Initial Analysis of a Simple Numerical Model that Exhibits Antifragile Behavior

TL;DR

This paper introduces a simple numerical model demonstrating how certain conditions can lead a population to exhibit antifragile behavior, where it benefits from volatility and stress, with implications for understanding resilience.

Contribution

The paper presents a novel, minimalistic model linking subgroup dynamics to antifragility, highlighting conditions under which populations thrive amid adversity.

Findings

Subgroups with growth factor c>1 tend to exhibit antifragile behavior.

Populations with at least one subgroup having c≥1 can survive indefinitely.

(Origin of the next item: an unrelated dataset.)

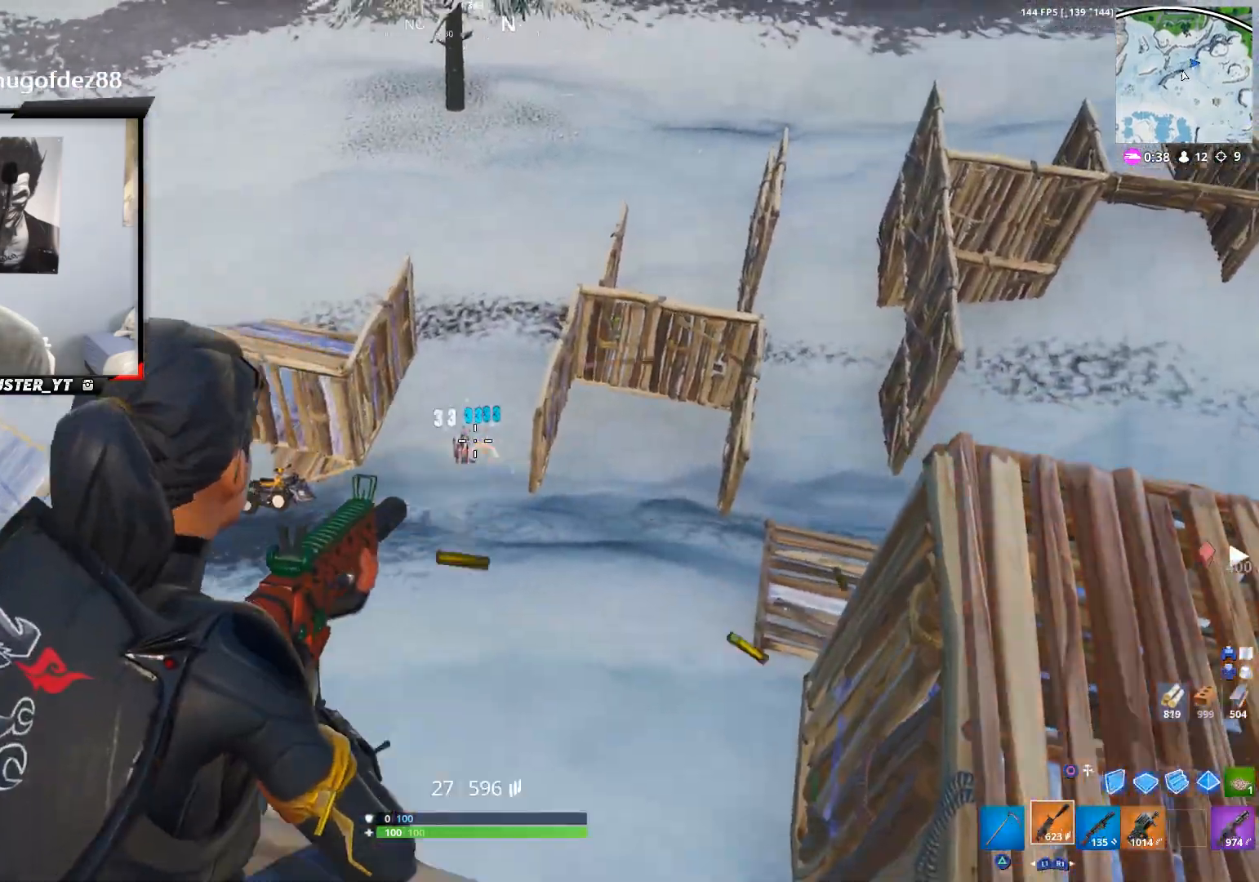
{"dt_ms": 500, "buttons": ["L2", "R2"], "left_stick": "down-right", "right_stick": "up", "events": [[33, "left_stick", "down-left"], [33, "right_stick", "left"], [100, "right_stick", "down-left"], [133, "left_stick", "down"], [233, "left_stick", "down-right"], [233, "right_stick", "up"]]}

Fragile subgroups may die off, but the overall population can still benefit from stress.

Abstract

I present a simple numerical model based on iteratively updating subgroups of a population, individually modeled by nonnegative real numbers, by a constant decay factor; however, at each iteration, one group is selected to instead be updated by a constant growth factor. I discover a relationship between these variables and their respective probabilities for a given subgroup, summarized as the variable $c$. When $c>1$, the subgroup is found to tend towards behaviors reminiscent of antifragility; when at least one subgroup of the population has $c\ge1$, the population as a whole tends towards significantly higher probabilities of "living forever," although it may first suffer a drop in population size as less robust, fragile subgroups "die off." In concluding, I discuss the limitations and ethics of such a model, notably the implications of when an upper limit is placed on the growth constant, requiring a population to facilitate an increase in the decay factor to lessen the impact of periods of failure.